◆ Required action ◆
Pick out every line of the material that contains the string "blob", and copy each of those lines.

◆ Dataset ◆
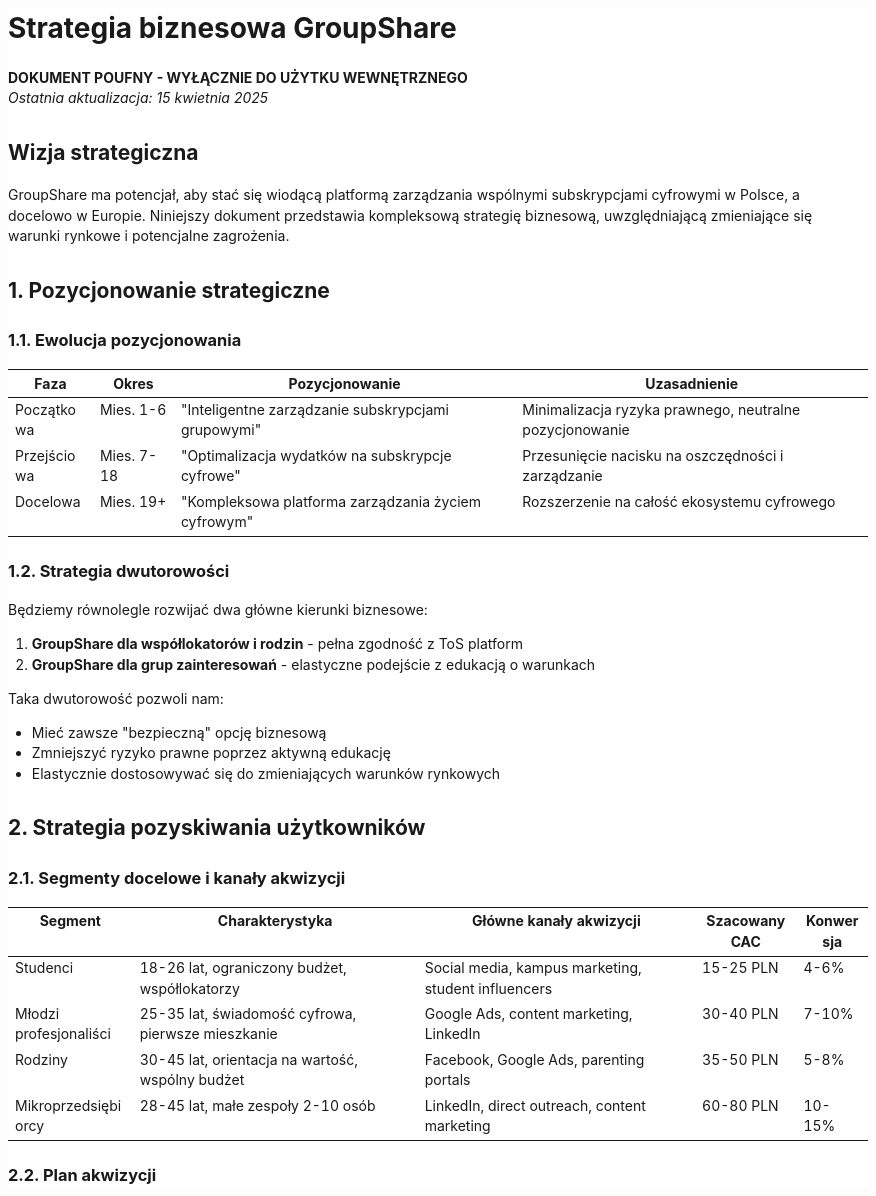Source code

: # Strategia biznesowa GroupShare

**DOKUMENT POUFNY - WYŁĄCZNIE DO UŻYTKU WEWNĘTRZNEGO**  
*Ostatnia aktualizacja: 15 kwietnia 2025*

## Wizja strategiczna

GroupShare ma potencjał, aby stać się wiodącą platformą zarządzania wspólnymi subskrypcjami cyfrowymi w Polsce, a docelowo w Europie. Niniejszy dokument przedstawia kompleksową strategię biznesową, uwzględniającą zmieniające się warunki rynkowe i potencjalne zagrożenia.

## 1. Pozycjonowanie strategiczne

### 1.1. Ewolucja pozycjonowania

| Faza | Okres | Pozycjonowanie | Uzasadnienie |
|------|------|----------------|--------------|
| Początkowa | Mies. 1-6 | "Inteligentne zarządzanie subskrypcjami grupowymi" | Minimalizacja ryzyka prawnego, neutralne pozycjonowanie |
| Przejściowa | Mies. 7-18 | "Optimalizacja wydatków na subskrypcje cyfrowe" | Przesunięcie nacisku na oszczędności i zarządzanie |
| Docelowa | Mies. 19+ | "Kompleksowa platforma zarządzania życiem cyfrowym" | Rozszerzenie na całość ekosystemu cyfrowego |

### 1.2. Strategia dwutorowości 

Będziemy równolegle rozwijać dwa główne kierunki biznesowe:

1. **GroupShare dla współlokatorów i rodzin** - pełna zgodność z ToS platform
2. **GroupShare dla grup zainteresowań** - elastyczne podejście z edukacją o warunkach

Taka dwutorowość pozwoli nam:
- Mieć zawsze "bezpieczną" opcję biznesową
- Zmniejszyć ryzyko prawne poprzez aktywną edukację
- Elastycznie dostosowywać się do zmieniających warunków rynkowych

## 2. Strategia pozyskiwania użytkowników

### 2.1. Segmenty docelowe i kanały akwizycji

| Segment | Charakterystyka | Główne kanały akwizycji | Szacowany CAC | Konwersja |
|---------|----------------|-------------------------|--------------|-----------|
| Studenci | 18-26 lat, ograniczony budżet, współlokatorzy | Social media, kampus marketing, student influencers | 15-25 PLN | 4-6% |
| Młodzi profesjonaliści | 25-35 lat, świadomość cyfrowa, pierwsze mieszkanie | Google Ads, content marketing, LinkedIn | 30-40 PLN | 7-10% |
| Rodziny | 30-45 lat, orientacja na wartość, wspólny budżet | Facebook, Google Ads, parenting portals | 35-50 PLN | 5-8% |
| Mikroprzedsiębiorcy | 28-45 lat, małe zespoły 2-10 osób | LinkedIn, direct outreach, content marketing | 60-80 PLN | 10-15% |

### 2.2. Plan akwizycji 
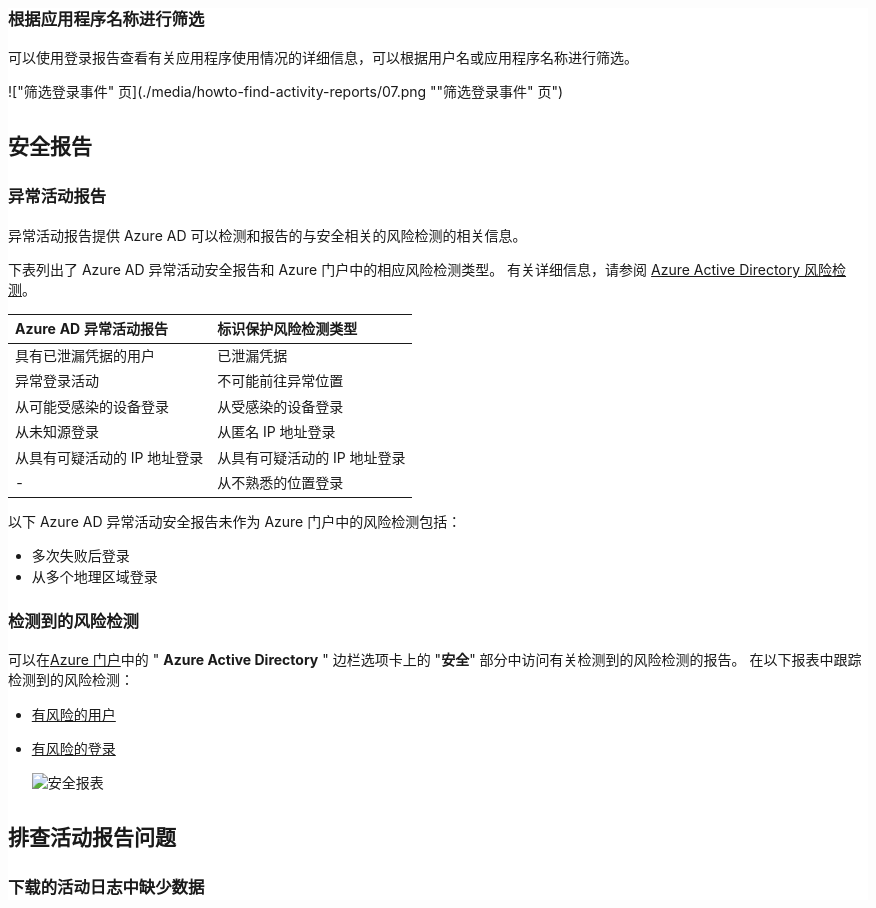 
### <a name="filtering-on-application-name"></a>根据应用程序名称进行筛选

可以使用登录报告查看有关应用程序使用情况的详细信息，可以根据用户名或应用程序名称进行筛选。

!["筛选登录事件" 页](./media/howto-find-activity-reports/07.png ""筛选登录事件" 页")

## <a name="security-reports"></a>安全报告

### <a name="anomalous-activity-reports"></a>异常活动报告

异常活动报告提供 Azure AD 可以检测和报告的与安全相关的风险检测的相关信息。

下表列出了 Azure AD 异常活动安全报告和 Azure 门户中的相应风险检测类型。 有关详细信息，请参阅 [Azure Active Directory 风险检测](concept-risk-events.md)。  


| Azure AD 异常活动报告 |  标识保护风险检测类型|
| :--- | :--- |
| 具有已泄漏凭据的用户 | 已泄漏凭据 |
| 异常登录活动 | 不可能前往异常位置 |
| 从可能受感染的设备登录 | 从受感染的设备登录|
| 从未知源登录 | 从匿名 IP 地址登录 |
| 从具有可疑活动的 IP 地址登录 | 从具有可疑活动的 IP 地址登录 |
| - | 从不熟悉的位置登录 |

以下 Azure AD 异常活动安全报告未作为 Azure 门户中的风险检测包括：

* 多次失败后登录
* 从多个地理区域登录


### <a name="detected-risk-detections"></a>检测到的风险检测

可以在[Azure 门户](https://portal.azure.com)中的 " **Azure Active Directory** " 边栏选项卡上的 "**安全**" 部分中访问有关检测到的风险检测的报告。 在以下报表中跟踪检测到的风险检测：   

- [有风险的用户](concept-user-at-risk.md)
- [有风险的登录](concept-risky-sign-ins.md)

    ![安全报表](./media/howto-find-activity-reports/04.png "安全报告")

## <a name="troubleshoot-issues-with-activity-reports"></a>排查活动报告问题

### <a name="missing-data-in-the-downloaded-activity-logs"></a>下载的活动日志中缺少数据
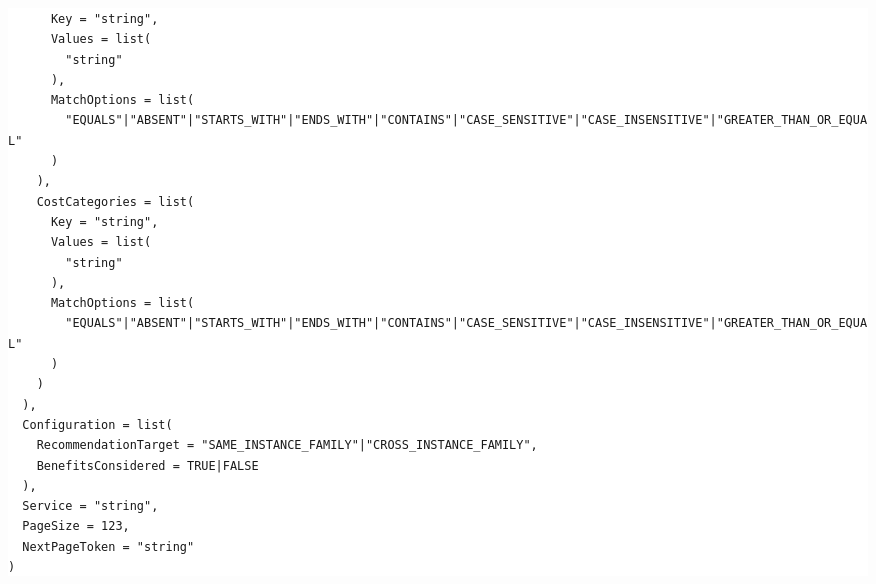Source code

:           Key = "string",
          Values = list(
            "string"
          ),
          MatchOptions = list(
            "EQUALS"|"ABSENT"|"STARTS_WITH"|"ENDS_WITH"|"CONTAINS"|"CASE_SENSITIVE"|"CASE_INSENSITIVE"|"GREATER_THAN_OR_EQUAL"
          )
        ),
        CostCategories = list(
          Key = "string",
          Values = list(
            "string"
          ),
          MatchOptions = list(
            "EQUALS"|"ABSENT"|"STARTS_WITH"|"ENDS_WITH"|"CONTAINS"|"CASE_SENSITIVE"|"CASE_INSENSITIVE"|"GREATER_THAN_OR_EQUAL"
          )
        )
      ),
      Configuration = list(
        RecommendationTarget = "SAME_INSTANCE_FAMILY"|"CROSS_INSTANCE_FAMILY",
        BenefitsConsidered = TRUE|FALSE
      ),
      Service = "string",
      PageSize = 123,
      NextPageToken = "string"
    )
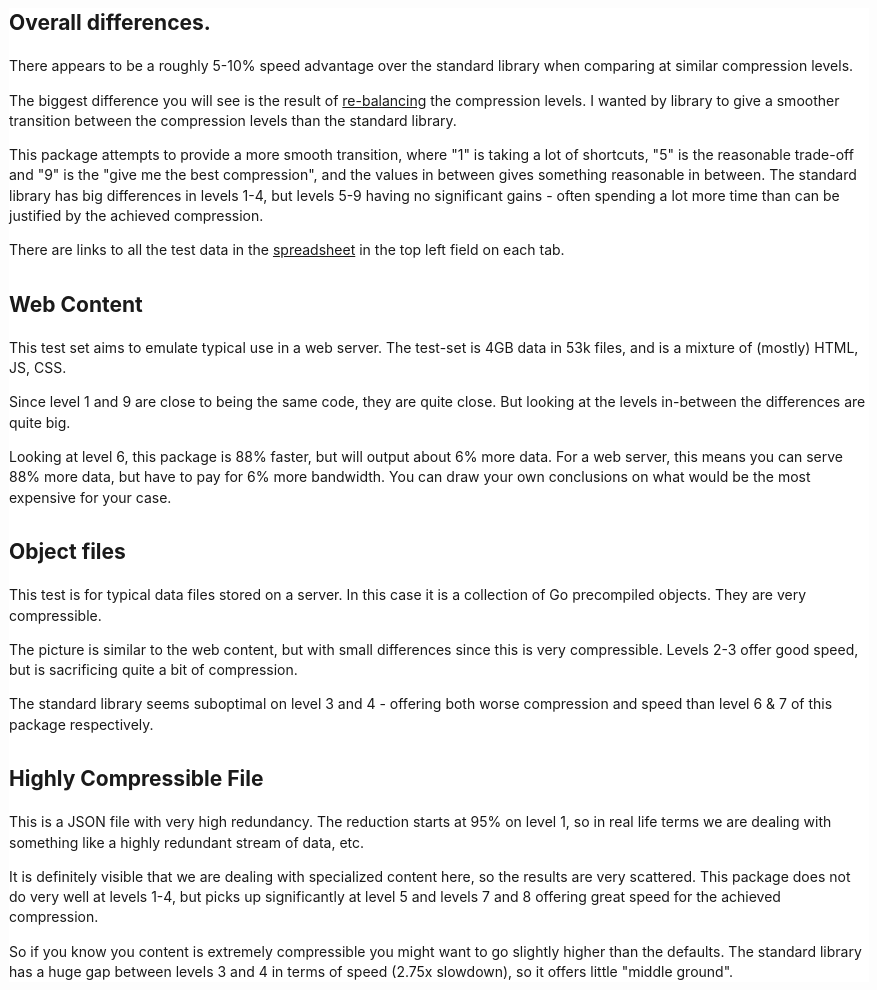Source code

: 
## Overall differences.

There appears to be a roughly 5-10% speed advantage over the standard library when comparing at similar compression levels.

The biggest difference you will see is the result of [re-balancing](https://blog.klauspost.com/rebalancing-deflate-compression-levels/) the compression levels. I wanted by library to give a smoother transition between the compression levels than the standard library.

This package attempts to provide a more smooth transition, where "1" is taking a lot of shortcuts, "5" is the reasonable trade-off and "9" is the "give me the best compression", and the values in between gives something reasonable in between. The standard library has big differences in levels 1-4, but levels 5-9 having no significant gains - often spending a lot more time than can be justified by the achieved compression.

There are links to all the test data in the [spreadsheet](https://docs.google.com/spreadsheets/d/1nuNE2nPfuINCZJRMt6wFWhKpToF95I47XjSsc-1rbPQ/edit?usp=sharing) in the top left field on each tab.

## Web Content

This test set aims to emulate typical use in a web server. The test-set is 4GB data in 53k files, and is a mixture of (mostly) HTML, JS, CSS.

Since level 1 and 9 are close to being the same code, they are quite close. But looking at the levels in-between the differences are quite big.

Looking at level 6, this package is 88% faster, but will output about 6% more data. For a web server, this means you can serve 88% more data, but have to pay for 6% more bandwidth. You can draw your own conclusions on what would be the most expensive for your case.

## Object files

This test is for typical data files stored on a server. In this case it is a collection of Go precompiled objects. They are very compressible.

The picture is similar to the web content, but with small differences since this is very compressible. Levels 2-3 offer good speed, but is sacrificing quite a bit of compression. 

The standard library seems suboptimal on level 3 and 4 - offering both worse compression and speed than level 6 & 7 of this package respectively.

## Highly Compressible File

This is a JSON file with very high redundancy. The reduction starts at 95% on level 1, so in real life terms we are dealing with something like a highly redundant stream of data, etc.

It is definitely visible that we are dealing with specialized content here, so the results are very scattered. This package does not do very well at levels 1-4, but picks up significantly at level 5 and levels 7 and 8 offering great speed for the achieved compression.

So if you know you content is extremely compressible you might want to go slightly higher than the defaults. The standard library has a huge gap between levels 3 and 4 in terms of speed (2.75x slowdown), so it offers little "middle ground".
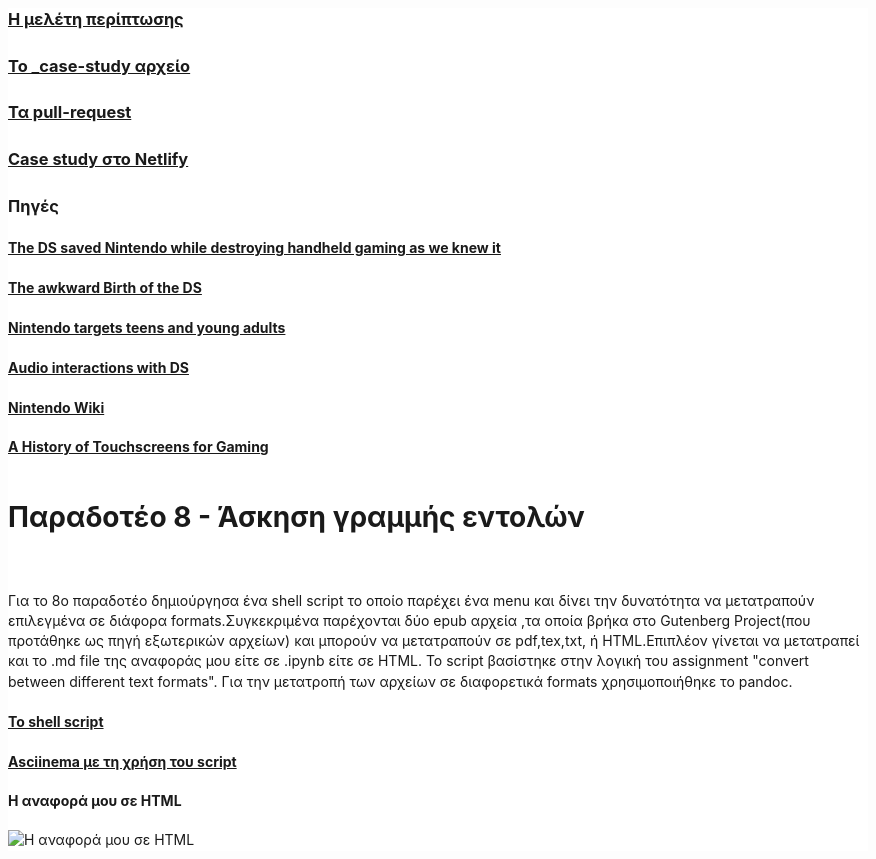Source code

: ### [Η μελέτη περίπτωσης](https://github.com/Alessenia/site/blob/master/_includes/cs-nintendoDS.md)
### [Το _case-study αρχείο](https://github.com/Alessenia/site/blob/master/_case-study/nintendoDs.md)

### [Τα pull-request](https://github.com/Cat-a-strophe/site/pull/6)
### [Case study στο Netlify](https://lucky-llama-173f38.netlify.app/case-study/nintendods/)

### Πηγές 
#### [The DS saved Nintendo while destroying handheld gaming as we knew it](https://www.polygon.com/2018/10/22/18000592/nintendo-ds-mobile-casual-gaming)
#### [The awkward Birth of the DS](https://www.nintendolife.com/news/2017/05/retrospective_the_awkward_birth_of_the_ds_nintendos_most_successful_system)
#### [Nintendo targets teens and young adults](https://www.nbcnews.com/id/wbna6471849#.V0TbC5MrLao)
#### [Audio interactions with DS](https://www.nicolasnova.net/pasta-and-vinegar/2007/09/20/audio-interactions-in-nintendo-ds-games)
#### [Nintendo Wiki](https://nintendo.fandom.com/wiki/Nintendo_DS)
#### [A History of Touchscreens for Gaming](https://briskfx.com/history-of-touchscreen/)

# Παραδοτέο 8 -  Άσκηση γραμμής εντολών
<br>
<p>Για το 8ο παραδοτέο δημιούργησα ένα shell script το οποίο παρέχει ένα menu και δίνει την δυνατότητα να μετατραπούν επιλεγμένα σε διάφορα formats.Συγκεκριμένα παρέχονται δύο epub αρχεία ,τα οποία βρήκα στο Gutenberg Project(που προτάθηκε ως πηγή εξωτερικών αρχείων) και μπορούν να μετατραπούν σε pdf,tex,txt, ή HTML.Επιπλέον γίνεται να μετατραπεί και το .md file της αναφοράς μου είτε σε .ipynb είτε σε HTML. Το script βασίστηκε στην λογική του assignment "convert between different text formats". Για την μετατροπή των αρχείων σε διαφορετικά formats χρησιμοποιήθηκε το pandoc.</p>

#### [To shell script](https://github.com/Alessenia/files-for-report/blob/main/Converter.sh)
#### [Asciinema με τη χρήση του script](https://asciinema.org/a/EugLD7CCiOCSIuQtAKajDTds4)

#### H αναφορά μου σε HTML
![H αναφορά μου σε HTML](https://github.com/Alessenia/Images-for-Report/blob/main/Screenshot%20from%202022-11-25.png)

◆ Written solution ◆
: ### [Η μελέτη περίπτωσης](https://github.com/Alessenia/site/blob/master/_includes/cs-nintendoDS.md)
### [Το _case-study αρχείο](https://github.com/Alessenia/site/blob/master/_case-study/nintendoDs.md)
#### [To shell script](https://github.com/Alessenia/files-for-report/blob/main/Converter.sh)
![H αναφορά μου σε HTML](https://github.com/Alessenia/Images-for-Report/blob/main/Screenshot%20from%202022-11-25.png)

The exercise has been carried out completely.